Mi intención al momento de sentarme a escribir esta columna era ocuparme de lo ocurrido en Corea esta semana. El haber sido testigo de la caída de su última dictadura en 1987, me llevó a pensar en lo que habrán sido las horas de autogolpe frustrado —que a lo mejor cuesta el cargo al presidente Yoon Suk Yeol— para una generación que, durante años, ha oído a sus mayores hablar de un tiempo oprobioso afortunadamente superado. Los fantasmas de aquellos horrores han vuelto a sobrevolar la tierra de la antigua dinastía Choson, sembrando la inquietud en una de las sociedades más dinámicas del Sudeste asiático. Lo dejo para otro momento.
Me hizo cambiar de idea el lamentable episodio —¡uno más!— de Gustavo Petro durante el acto de imposición de la Cruz de Boyacá al ex presidente de Uruguay, José Mujica. Pero, ¿qué tiene este hombre en la cabeza? ¿Por qué insiste en avergonzar a la mayoría de los colombianos con sus teorías atrabiliarias y sus iniciativas destempladas, antipáticas y bochornosas? La ocurrencia de sacar la bandera del M-19, un movimiento guerrillero de tan infausta memoria para los colombianos en un acto de Estado, indica que el presidente sigue aferrado a ideales del siglo pasado; que no se entera de lo que ha ocurrido en el mundo en todos estos años.
Pero eso sería lo de menos. Si quiere vivir en esa ensoñación, allá él. Lo malo es que sacar esa bandera (también sacó a vincular dizque la militancia en el M-19 de la nueva presidente de México, y mucho me temo que no será la última vez que lo haga en actos institucionales) es una falta de respeto con el ex presidente Mujica; y con sus sonrojados compatriotas, para quienes la bandera es otra bien distinta. Las imágenes que hemos visto, con una de sus colaboradoras indicando que el protocolo y el sentido común aconsejaba otra cosa; y él, con cara de berrinche de niño a quien le han quitado un juguete, quedan para los anales del disparate patrio.

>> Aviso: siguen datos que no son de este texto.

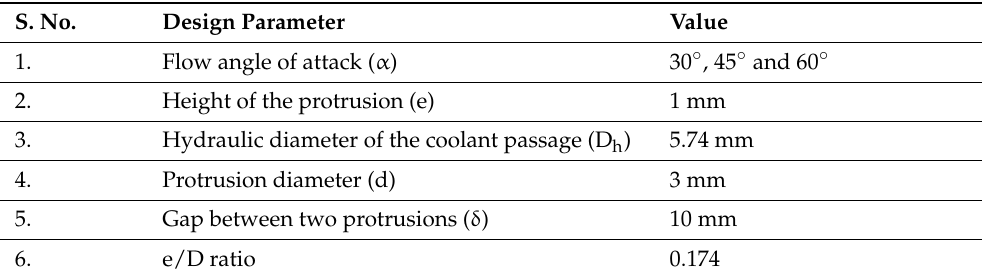
Table 3. Design parameters of the protrusion vortex generator.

Pero si a la hora de escribir una columna semanal nos ocupáramos de cada disparate de Gustavo Petro, no hablaríamos de otra cosa porque el hombre es incansable fuente de desvaríos y necedades. Con una gestión de los asuntos de Estado manifiestamente mejorable, lo estremecedor de su caso es que cree tener una misión histórica; cada intervención suya no se dirige al sufrido y paciente pueblo colombiano sino a la humanidad que él cree ayuna de su luz. Como dijo en la ONU en memorable discurso, su misión es “expandir el virus de la vida por las estrellas del universo”.
Y parece que para esta titánica tarea se ha traído de Roma a Armando Benedetti. El episodio en casa de Mujica, siendo grave, no tiene color, sin embargo, si se compara con esa otra movida de hace unos días. El hombre cuyas palabras conocimos todos (“Yo conseguí 15.000 millones… organicé todos los votos en la costa… con tanta mierda que yo sé nos jodemos todos”) llega finalmente donde quería: a la Casa de Nariño. No como ministro, que fue su deseo desde el comienzo del Gobierno Petro, sino como asesor y enlace entre el presidente y el Congreso… o eso parece. El título es lo de menos, lo que cuenta es la figura.

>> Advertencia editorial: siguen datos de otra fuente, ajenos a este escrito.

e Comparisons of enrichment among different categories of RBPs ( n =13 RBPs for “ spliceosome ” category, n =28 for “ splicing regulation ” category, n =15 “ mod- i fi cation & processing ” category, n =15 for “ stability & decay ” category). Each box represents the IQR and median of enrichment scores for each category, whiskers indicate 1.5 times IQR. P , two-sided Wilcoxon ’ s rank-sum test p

Muchos personajes a lo largo de la historia, desde el cardenal Richelieu en la Francia del siglo XVII a Vladimiro Montesinos en el Perú de Alberto Fujimori de los años noventa del siglo pasado; pasando por Rasputín, el místico consejero de la familia imperial rusa de principios del siglo XX o Dick Cheney en el gobierno de George Bush, siempre ha habido unas figuras influyentes al lado de muchos gobernantes con variada hoja de servicios y distintos grados de poder o corrupción.
Gustavo Petro ya tiene el suyo. Con la particularidad de que el suyo, la presunta corrupción ya la trae puesta: investigado por la Corte Suprema por enriquecimiento ilícito, conoce todos los secretos del presidente y el lodazal de la financiación de su campaña; con la cereza del pastel que está denunciado por violencia de género. Incluso en esto resulta Petro original.
Benedetti tiene poco del cardenal Richelieu y sí mucho, en cambio, de Vladimiro Montesinos. La mano derecha de Fujimori, además de sus corruptelas en el gobierno de Perú, se aplicó a una actividad menos conocida: aterrorizar a la familia del presidente. Me lo contó Keiko, la hija de Alberto Fujimori.
En Colombia será cosa de sentarnos a ver qué pasa de ahora en adelante en la Casa de Nariño.